What you are asked to do.
Below are the records; output them exactly from the first line through the line with "Figure 1. Location", stopping there.
╔══
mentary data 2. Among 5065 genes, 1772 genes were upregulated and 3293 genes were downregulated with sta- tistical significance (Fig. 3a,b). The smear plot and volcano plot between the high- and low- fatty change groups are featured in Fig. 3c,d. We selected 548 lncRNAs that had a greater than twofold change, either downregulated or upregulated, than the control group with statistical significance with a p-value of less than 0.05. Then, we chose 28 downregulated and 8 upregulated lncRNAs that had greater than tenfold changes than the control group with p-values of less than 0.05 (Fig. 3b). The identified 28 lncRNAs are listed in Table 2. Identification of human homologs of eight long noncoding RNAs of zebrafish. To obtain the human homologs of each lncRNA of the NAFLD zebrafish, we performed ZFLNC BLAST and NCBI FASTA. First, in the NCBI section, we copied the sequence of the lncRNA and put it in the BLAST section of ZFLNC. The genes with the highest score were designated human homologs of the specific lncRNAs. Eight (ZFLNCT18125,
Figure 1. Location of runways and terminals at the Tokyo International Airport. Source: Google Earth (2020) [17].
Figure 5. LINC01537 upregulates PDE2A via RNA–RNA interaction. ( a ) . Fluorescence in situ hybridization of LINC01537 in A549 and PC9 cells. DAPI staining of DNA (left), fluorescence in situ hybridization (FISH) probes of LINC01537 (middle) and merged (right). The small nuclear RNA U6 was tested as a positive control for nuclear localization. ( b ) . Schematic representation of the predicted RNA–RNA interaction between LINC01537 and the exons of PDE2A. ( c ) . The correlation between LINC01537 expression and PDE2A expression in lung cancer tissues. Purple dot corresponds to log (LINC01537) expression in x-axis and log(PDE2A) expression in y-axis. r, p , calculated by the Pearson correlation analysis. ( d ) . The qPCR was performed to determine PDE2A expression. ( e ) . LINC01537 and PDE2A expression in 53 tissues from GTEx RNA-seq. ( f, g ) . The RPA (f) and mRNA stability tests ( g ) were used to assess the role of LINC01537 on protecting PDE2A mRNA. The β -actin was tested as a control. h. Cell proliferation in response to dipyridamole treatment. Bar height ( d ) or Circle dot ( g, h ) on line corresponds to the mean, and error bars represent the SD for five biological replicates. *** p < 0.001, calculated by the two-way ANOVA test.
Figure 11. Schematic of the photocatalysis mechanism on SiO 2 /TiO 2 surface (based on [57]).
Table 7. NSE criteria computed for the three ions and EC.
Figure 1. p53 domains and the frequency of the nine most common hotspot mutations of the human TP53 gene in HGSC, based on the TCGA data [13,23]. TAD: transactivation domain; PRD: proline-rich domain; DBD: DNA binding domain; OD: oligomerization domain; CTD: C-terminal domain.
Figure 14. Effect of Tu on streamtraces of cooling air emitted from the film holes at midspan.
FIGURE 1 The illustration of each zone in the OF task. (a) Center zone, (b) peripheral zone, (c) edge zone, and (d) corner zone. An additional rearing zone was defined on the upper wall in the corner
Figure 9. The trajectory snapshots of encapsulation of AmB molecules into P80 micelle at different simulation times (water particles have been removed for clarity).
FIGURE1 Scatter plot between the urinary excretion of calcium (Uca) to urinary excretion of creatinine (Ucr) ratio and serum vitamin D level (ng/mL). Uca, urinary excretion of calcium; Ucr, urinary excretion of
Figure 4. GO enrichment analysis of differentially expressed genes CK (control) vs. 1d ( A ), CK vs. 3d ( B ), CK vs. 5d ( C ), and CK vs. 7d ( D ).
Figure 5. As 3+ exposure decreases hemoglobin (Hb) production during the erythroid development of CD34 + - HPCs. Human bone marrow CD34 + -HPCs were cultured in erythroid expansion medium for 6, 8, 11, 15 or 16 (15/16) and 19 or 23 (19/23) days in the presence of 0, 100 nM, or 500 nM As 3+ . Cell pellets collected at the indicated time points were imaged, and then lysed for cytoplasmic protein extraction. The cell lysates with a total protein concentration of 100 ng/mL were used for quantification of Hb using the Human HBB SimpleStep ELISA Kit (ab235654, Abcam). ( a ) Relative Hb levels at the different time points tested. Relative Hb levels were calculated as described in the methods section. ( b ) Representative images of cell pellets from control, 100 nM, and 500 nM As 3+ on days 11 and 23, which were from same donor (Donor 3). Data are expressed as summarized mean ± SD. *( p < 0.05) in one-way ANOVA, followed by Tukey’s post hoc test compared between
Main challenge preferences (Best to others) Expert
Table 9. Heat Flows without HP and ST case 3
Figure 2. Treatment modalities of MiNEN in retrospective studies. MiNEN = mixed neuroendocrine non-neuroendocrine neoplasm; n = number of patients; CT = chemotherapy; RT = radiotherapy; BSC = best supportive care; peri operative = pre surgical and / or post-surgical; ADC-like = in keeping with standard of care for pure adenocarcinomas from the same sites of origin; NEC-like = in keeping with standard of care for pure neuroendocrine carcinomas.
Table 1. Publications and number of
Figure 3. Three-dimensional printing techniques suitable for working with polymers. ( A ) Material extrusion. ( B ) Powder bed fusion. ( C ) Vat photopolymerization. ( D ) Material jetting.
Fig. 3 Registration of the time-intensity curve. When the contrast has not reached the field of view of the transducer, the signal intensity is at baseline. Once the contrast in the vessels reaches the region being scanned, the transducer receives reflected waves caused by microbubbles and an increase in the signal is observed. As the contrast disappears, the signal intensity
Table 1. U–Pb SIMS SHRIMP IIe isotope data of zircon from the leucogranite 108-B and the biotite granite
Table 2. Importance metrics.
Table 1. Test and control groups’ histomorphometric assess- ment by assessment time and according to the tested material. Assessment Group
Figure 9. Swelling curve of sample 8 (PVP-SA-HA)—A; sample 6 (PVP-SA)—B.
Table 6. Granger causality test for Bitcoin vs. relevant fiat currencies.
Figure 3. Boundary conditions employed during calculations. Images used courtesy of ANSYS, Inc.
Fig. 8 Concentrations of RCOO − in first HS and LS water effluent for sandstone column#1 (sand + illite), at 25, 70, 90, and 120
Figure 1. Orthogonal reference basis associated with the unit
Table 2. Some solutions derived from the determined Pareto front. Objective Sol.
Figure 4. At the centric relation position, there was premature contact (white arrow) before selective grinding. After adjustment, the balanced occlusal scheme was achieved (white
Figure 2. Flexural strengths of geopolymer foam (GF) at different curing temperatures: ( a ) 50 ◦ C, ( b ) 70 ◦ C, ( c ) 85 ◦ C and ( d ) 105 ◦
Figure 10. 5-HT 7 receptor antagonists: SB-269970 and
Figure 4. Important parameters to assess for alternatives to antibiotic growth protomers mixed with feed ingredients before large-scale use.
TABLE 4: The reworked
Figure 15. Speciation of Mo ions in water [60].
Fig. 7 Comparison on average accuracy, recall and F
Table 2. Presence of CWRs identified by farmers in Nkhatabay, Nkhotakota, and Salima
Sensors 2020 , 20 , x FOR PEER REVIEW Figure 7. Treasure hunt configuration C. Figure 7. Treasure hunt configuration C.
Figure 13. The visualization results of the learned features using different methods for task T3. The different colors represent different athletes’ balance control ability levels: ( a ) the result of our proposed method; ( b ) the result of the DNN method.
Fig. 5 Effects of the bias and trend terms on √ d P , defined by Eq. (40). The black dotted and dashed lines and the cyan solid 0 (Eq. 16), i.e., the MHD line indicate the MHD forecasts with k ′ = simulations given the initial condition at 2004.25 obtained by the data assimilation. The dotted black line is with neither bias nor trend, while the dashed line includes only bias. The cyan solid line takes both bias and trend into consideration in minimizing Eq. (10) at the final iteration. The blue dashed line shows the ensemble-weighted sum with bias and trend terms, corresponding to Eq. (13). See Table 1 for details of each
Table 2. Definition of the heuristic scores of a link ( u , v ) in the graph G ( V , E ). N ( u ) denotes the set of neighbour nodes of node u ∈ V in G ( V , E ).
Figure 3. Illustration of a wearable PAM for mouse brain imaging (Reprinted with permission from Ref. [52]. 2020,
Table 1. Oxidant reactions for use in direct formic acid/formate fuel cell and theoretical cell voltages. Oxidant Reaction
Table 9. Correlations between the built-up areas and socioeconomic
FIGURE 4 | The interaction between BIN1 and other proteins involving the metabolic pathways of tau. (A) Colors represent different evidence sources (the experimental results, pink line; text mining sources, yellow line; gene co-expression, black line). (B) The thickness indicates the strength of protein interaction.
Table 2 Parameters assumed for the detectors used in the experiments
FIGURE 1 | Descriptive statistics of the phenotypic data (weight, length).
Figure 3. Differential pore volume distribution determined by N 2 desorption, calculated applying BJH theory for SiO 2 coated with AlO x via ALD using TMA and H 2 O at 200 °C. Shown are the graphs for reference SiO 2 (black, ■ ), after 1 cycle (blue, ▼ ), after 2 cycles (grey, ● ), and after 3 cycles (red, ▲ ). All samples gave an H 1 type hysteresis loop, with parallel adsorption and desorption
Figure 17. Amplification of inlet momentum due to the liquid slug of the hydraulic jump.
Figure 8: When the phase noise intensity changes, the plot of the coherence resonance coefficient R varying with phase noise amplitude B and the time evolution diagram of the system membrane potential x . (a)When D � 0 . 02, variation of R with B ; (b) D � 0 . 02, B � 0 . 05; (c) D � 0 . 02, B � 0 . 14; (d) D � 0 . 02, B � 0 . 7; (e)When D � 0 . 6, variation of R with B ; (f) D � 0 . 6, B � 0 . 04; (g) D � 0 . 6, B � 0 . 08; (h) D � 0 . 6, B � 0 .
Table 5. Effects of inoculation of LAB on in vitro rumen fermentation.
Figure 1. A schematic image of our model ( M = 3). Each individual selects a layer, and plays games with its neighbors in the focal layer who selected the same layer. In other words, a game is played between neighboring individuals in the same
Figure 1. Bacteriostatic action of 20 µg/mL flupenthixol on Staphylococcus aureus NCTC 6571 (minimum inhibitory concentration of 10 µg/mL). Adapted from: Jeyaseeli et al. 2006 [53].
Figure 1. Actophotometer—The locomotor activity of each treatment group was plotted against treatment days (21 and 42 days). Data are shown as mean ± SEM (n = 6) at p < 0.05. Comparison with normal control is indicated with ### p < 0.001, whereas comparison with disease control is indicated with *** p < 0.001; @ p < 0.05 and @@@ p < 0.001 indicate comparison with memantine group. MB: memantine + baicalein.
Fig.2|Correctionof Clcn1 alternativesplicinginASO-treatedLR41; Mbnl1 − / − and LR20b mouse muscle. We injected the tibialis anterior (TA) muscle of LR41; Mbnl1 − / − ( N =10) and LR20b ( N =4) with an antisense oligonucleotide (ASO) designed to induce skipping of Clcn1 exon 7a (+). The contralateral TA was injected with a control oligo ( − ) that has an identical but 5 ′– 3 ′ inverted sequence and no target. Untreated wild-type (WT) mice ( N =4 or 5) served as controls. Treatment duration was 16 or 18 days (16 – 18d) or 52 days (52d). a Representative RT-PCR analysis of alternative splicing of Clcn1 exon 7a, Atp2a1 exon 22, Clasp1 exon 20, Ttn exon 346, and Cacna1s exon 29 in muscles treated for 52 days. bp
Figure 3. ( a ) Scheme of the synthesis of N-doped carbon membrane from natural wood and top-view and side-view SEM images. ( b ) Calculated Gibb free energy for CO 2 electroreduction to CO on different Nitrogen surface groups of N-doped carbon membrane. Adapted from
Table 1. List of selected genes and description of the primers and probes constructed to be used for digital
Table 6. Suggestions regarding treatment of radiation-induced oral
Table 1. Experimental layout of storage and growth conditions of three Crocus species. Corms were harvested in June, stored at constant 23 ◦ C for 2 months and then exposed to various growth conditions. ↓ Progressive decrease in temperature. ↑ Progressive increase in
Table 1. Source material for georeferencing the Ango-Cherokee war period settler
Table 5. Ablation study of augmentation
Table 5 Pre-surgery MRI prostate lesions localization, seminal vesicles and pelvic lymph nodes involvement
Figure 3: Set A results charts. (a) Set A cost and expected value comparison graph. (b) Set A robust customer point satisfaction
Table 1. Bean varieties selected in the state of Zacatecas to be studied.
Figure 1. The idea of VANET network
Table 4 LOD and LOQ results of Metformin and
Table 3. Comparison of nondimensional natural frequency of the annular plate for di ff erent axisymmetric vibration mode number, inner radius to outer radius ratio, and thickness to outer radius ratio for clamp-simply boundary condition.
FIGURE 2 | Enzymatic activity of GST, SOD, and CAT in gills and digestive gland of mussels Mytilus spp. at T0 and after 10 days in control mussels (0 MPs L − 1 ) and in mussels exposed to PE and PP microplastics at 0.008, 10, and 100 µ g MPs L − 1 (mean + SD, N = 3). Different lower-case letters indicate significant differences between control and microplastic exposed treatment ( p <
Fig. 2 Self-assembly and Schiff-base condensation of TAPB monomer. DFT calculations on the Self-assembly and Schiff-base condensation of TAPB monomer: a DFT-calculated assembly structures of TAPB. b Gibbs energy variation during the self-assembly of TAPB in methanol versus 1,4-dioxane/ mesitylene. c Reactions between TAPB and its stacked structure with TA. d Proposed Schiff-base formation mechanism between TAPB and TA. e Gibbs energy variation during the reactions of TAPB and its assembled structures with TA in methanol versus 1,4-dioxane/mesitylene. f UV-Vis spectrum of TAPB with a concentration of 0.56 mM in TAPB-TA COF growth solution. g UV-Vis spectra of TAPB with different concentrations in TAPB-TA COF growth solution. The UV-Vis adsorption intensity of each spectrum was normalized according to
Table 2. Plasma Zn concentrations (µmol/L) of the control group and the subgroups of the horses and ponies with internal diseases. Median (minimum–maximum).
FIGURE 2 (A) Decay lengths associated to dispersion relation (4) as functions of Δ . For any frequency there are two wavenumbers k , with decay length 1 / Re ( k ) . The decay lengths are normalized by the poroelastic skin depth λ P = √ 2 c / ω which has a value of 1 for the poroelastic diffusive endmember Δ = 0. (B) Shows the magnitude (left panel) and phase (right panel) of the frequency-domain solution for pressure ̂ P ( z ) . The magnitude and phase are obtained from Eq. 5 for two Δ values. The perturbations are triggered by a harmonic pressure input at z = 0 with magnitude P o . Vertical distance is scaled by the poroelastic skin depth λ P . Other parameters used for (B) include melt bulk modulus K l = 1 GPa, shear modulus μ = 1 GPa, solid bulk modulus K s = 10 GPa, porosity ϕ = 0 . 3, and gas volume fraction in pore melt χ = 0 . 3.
╚══
Expected output.
mentary data 2. Among 5065 genes, 1772 genes were upregulated and 3293 genes were downregulated with sta- tistical significance (Fig. 3a,b). The smear plot and volcano plot between the high- and low- fatty change groups are featured in Fig. 3c,d. We selected 548 lncRNAs that had a greater than twofold change, either downregulated or upregulated, than the control group with statistical significance with a p-value of less than 0.05. Then, we chose 28 downregulated and 8 upregulated lncRNAs that had greater than tenfold changes than the control group with p-values of less than 0.05 (Fig. 3b). The identified 28 lncRNAs are listed in Table 2. Identification of human homologs of eight long noncoding RNAs of zebrafish. To obtain the human homologs of each lncRNA of the NAFLD zebrafish, we performed ZFLNC BLAST and NCBI FASTA. First, in the NCBI section, we copied the sequence of the lncRNA and put it in the BLAST section of ZFLNC. The genes with the highest score were designated human homologs of the specific lncRNAs. Eight (ZFLNCT18125,
Figure 1. Location of runways and terminals at the Tokyo International Airport. Source: Google Earth (2020) [17].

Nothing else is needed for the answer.